* Task to complete *
Could you repeat exactly the lines below, from the line containing "Diseñado por" through the last one, both included, while leaving out any pictures?

——————————

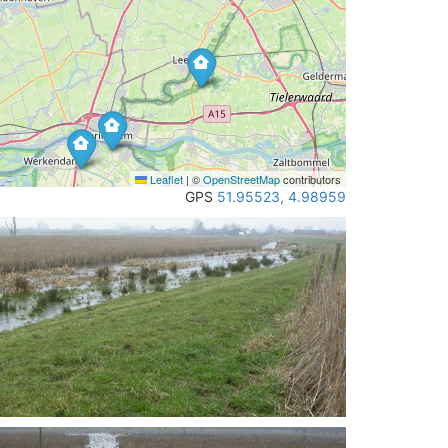
Leaflet
|
©
OpenStreetMap
contributors
GPS
51.95523, 4.98959
4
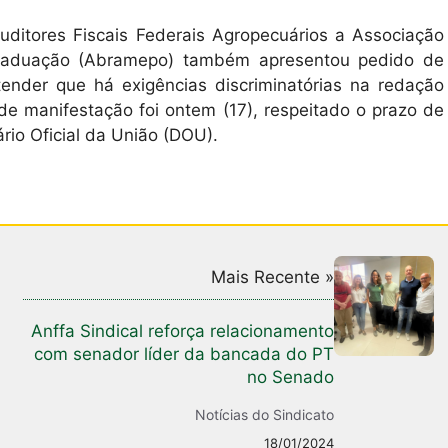
uditores Fiscais Federais Agropecuários a Associação
Graduação (Abramepo) também apresentou pedido de
ender que há exigências discriminatórias na redação
 de manifestação foi ontem (17), respeitado o prazo de
ário Oficial da União (DOU).
Mais Recente »
Anffa Sindical reforça relacionamento
com senador líder da bancada do PT
no Senado
Notícias do Sindicato
18/01/2024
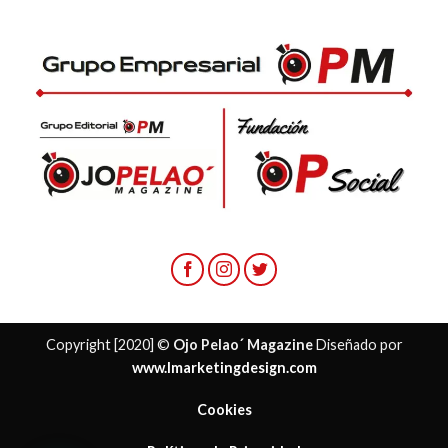
Copyright [2020] ©
Ojo Pelao´ Magazine
Diseñado por
www.lmarketingdesign.com
Cookies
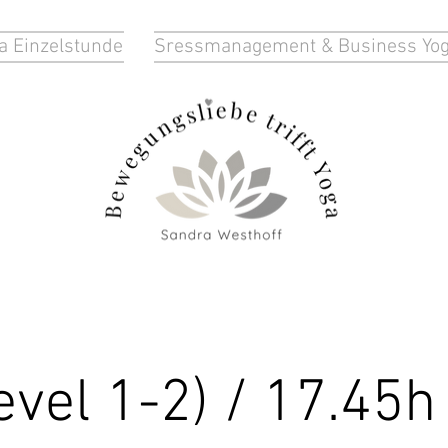
a Einzelstunde
Sressmanagement & Business Yo
evel 1-2) / 17.45h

——————————

* Expected answer *
Diseñado por
www.lmarketingdesign.com
Cookies
a Einzelstunde
Sressmanagement & Business Yo
evel 1-2) / 17.45h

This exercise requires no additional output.